'''

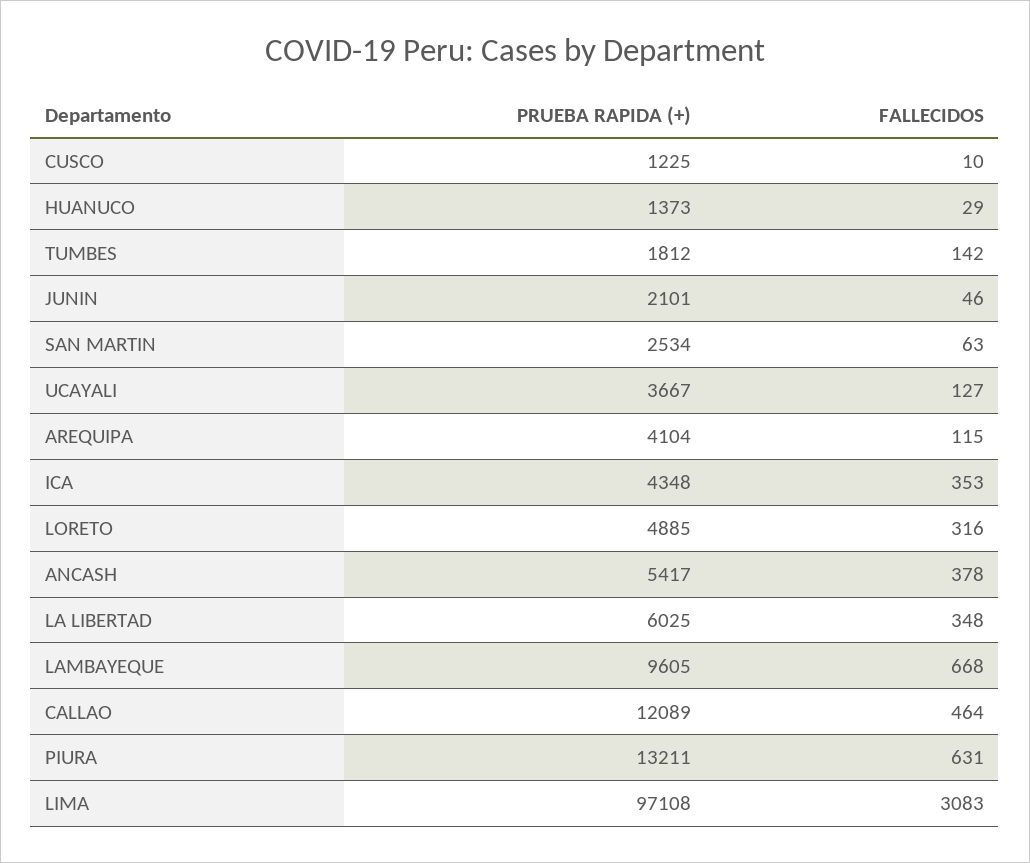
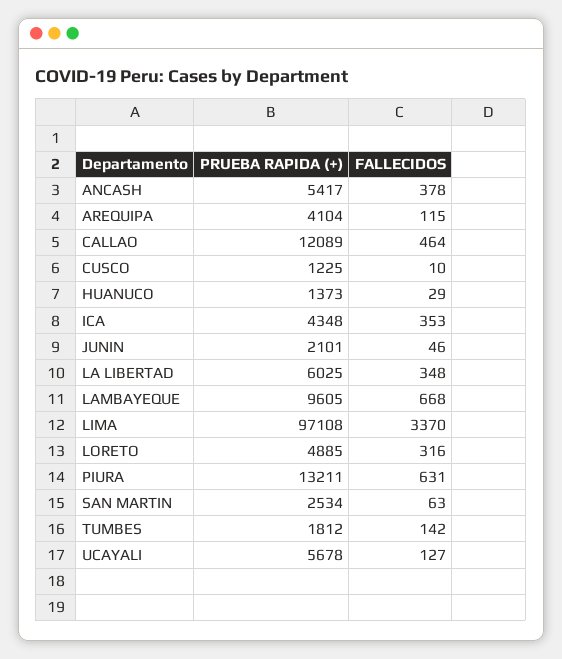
  {
    "PRUEBA RAPIDA (+)": {
      "CUSCO": 1225,
      "HUANUCO": 1373,
      "TUMBES": 1812,
      "JUNIN": 2101,
      "SAN MARTIN": 2534,
-     "UCAYALI": 3667,
+     "UCAYALI": 5678,
      "AREQUIPA": 4104,
      "ICA": 4348,
      "LORETO": 4885,
      "ANCASH": 5417,
      "LA LIBERTAD": 6025,
      "LAMBAYEQUE": 9605,
      "CALLAO": 12089,
      "PIURA": 13211,
      "LIMA": 97108
    },
    "FALLECIDOS": {
      "CUSCO": 10,
      "HUANUCO": 29,
      "TUMBES": 142,
      "JUNIN": 46,
      "SAN MARTIN": 63,
      "UCAYALI": 127,
      "AREQUIPA": 115,
      "ICA": 353,
      "LORETO": 316,
      "ANCASH": 378,
      "LA LIBERTAD": 348,
      "LAMBAYEQUE": 668,
      "CALLAO": 464,
      "PIURA": 631,
-     "LIMA": 3083
+     "LIMA": 3370
    }
  }

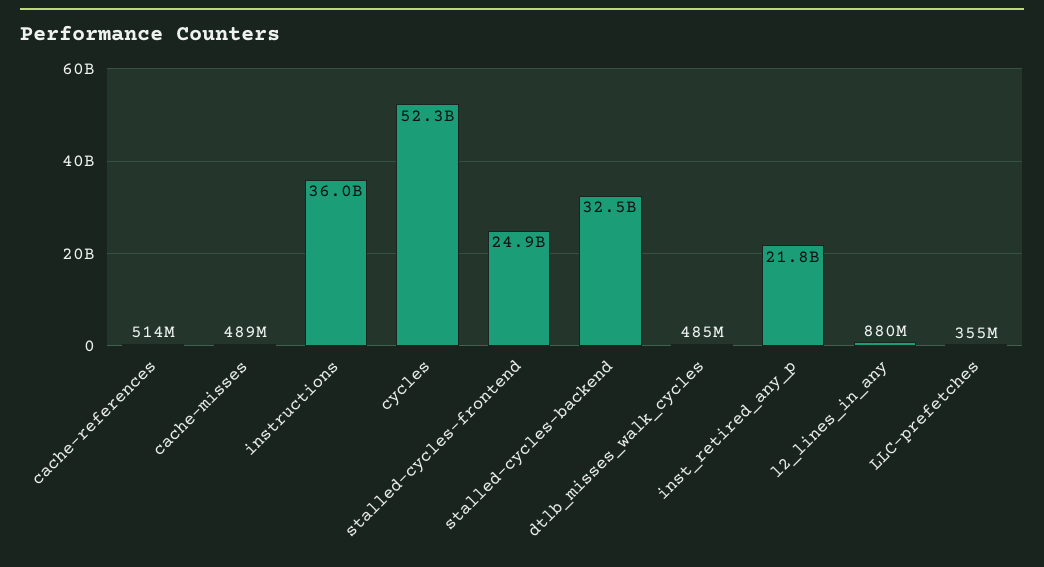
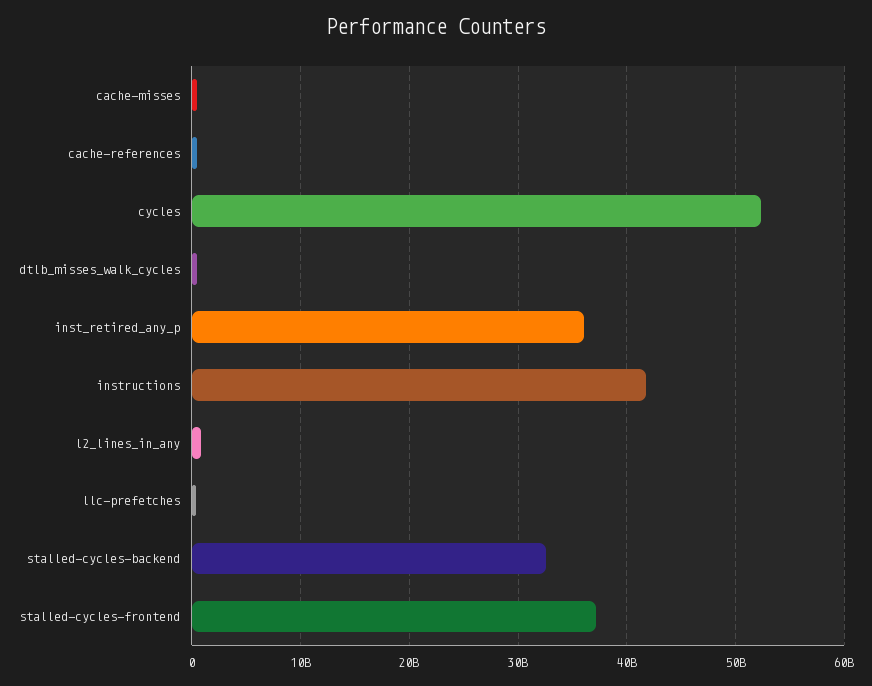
  {
    "cache-references": 514000000,
    "cache-misses": 489000000,
-   "instructions": 36000000000,
+   "instructions": 42000000000,
    "cycles": 52300000000,
-   "stalled-cycles-frontend": 24900000000,
+   "stalled-cycles-frontend": 37000000000,
    "stalled-cycles-backend": 32500000000,
    "dtlb_misses_walk_cycles": 485000000,
-   "inst_retired_any_p": 21800000000,
+   "inst_retired_any_p": 36000000000,
    "l2_lines_in_any": 880000000,
    "LLC-prefetches": 355000000
  }

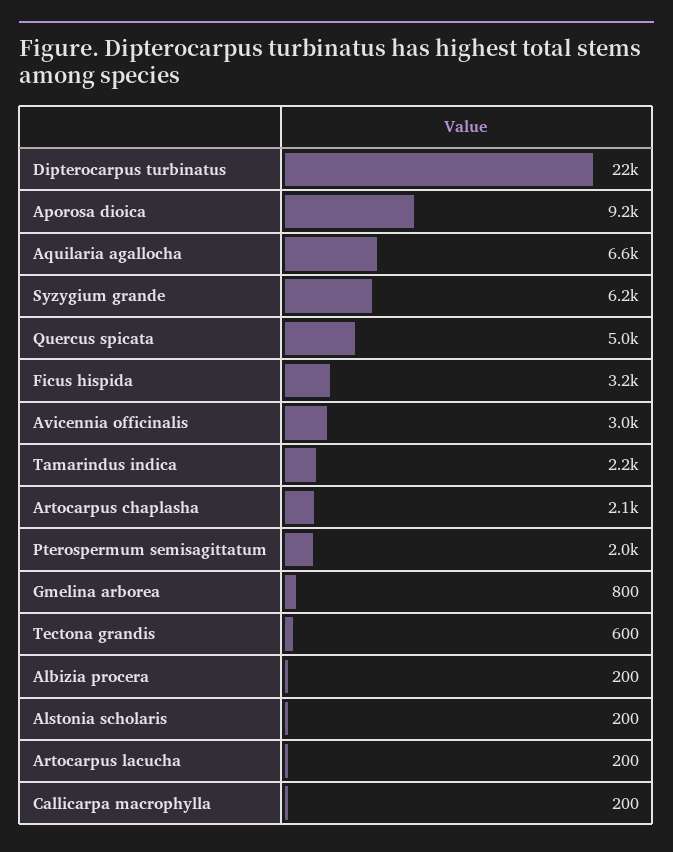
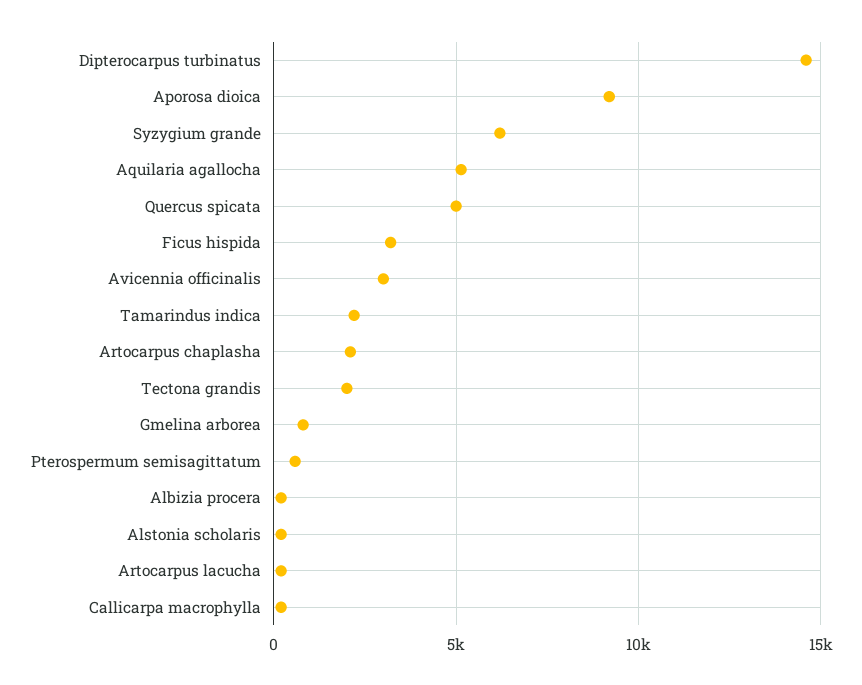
  {
-   "Dipterocarpus turbinatus": 22000,
+   "Dipterocarpus turbinatus": 14500,
    "Aporosa dioica": 9200,
-   "Aquilaria agallocha": 6600,
+   "Aquilaria agallocha": 5000,
    "Syzygium grande": 6200,
    "Quercus spicata": 5000,
    "Ficus hispida": 3200,
    "Avicennia officinalis": 3000,
    "Tamarindus indica": 2200,
    "Artocarpus chaplasha": 2100,
-   "Pterospermum semisagittatum": 2000,
+   "Pterospermum semisagittatum": 500,
    "Gmelina arborea": 800,
-   "Tectona grandis": 600,
+   "Tectona grandis": 2000,
    "Albizia procera": 200,
    "Alstonia scholaris": 200,
    "Artocarpus lacucha": 200,
    "Callicarpa macrophylla": 200
  }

'''

TASK DIRECTIONS
Return the data word for word without its pictures.

RESULT BELOW
  {
    "PRUEBA RAPIDA (+)": {
      "CUSCO": 1225,
      "HUANUCO": 1373,
      "TUMBES": 1812,
      "JUNIN": 2101,
      "SAN MARTIN": 2534,
-     "UCAYALI": 3667,
+     "UCAYALI": 5678,
      "AREQUIPA": 4104,
      "ICA": 4348,
      "LORETO": 4885,
      "ANCASH": 5417,
      "LA LIBERTAD": 6025,
      "LAMBAYEQUE": 9605,
      "CALLAO": 12089,
      "PIURA": 13211,
      "LIMA": 97108
    },
    "FALLECIDOS": {
      "CUSCO": 10,
      "HUANUCO": 29,
      "TUMBES": 142,
      "JUNIN": 46,
      "SAN MARTIN": 63,
      "UCAYALI": 127,
      "AREQUIPA": 115,
      "ICA": 353,
      "LORETO": 316,
      "ANCASH": 378,
      "LA LIBERTAD": 348,
      "LAMBAYEQUE": 668,
      "CALLAO": 464,
      "PIURA": 631,
-     "LIMA": 3083
+     "LIMA": 3370
    }
  }

  {
    "cache-references": 514000000,
    "cache-misses": 489000000,
-   "instructions": 36000000000,
+   "instructions": 42000000000,
    "cycles": 52300000000,
-   "stalled-cycles-frontend": 24900000000,
+   "stalled-cycles-frontend": 37000000000,
    "stalled-cycles-backend": 32500000000,
    "dtlb_misses_walk_cycles": 485000000,
-   "inst_retired_any_p": 21800000000,
+   "inst_retired_any_p": 36000000000,
    "l2_lines_in_any": 880000000,
    "LLC-prefetches": 355000000
  }

  {
-   "Dipterocarpus turbinatus": 22000,
+   "Dipterocarpus turbinatus": 14500,
    "Aporosa dioica": 9200,
-   "Aquilaria agallocha": 6600,
+   "Aquilaria agallocha": 5000,
    "Syzygium grande": 6200,
    "Quercus spicata": 5000,
    "Ficus hispida": 3200,
    "Avicennia officinalis": 3000,
    "Tamarindus indica": 2200,
    "Artocarpus chaplasha": 2100,
-   "Pterospermum semisagittatum": 2000,
+   "Pterospermum semisagittatum": 500,
    "Gmelina arborea": 800,
-   "Tectona grandis": 600,
+   "Tectona grandis": 2000,
    "Albizia procera": 200,
    "Alstonia scholaris": 200,
    "Artocarpus lacucha": 200,
    "Callicarpa macrophylla": 200
  }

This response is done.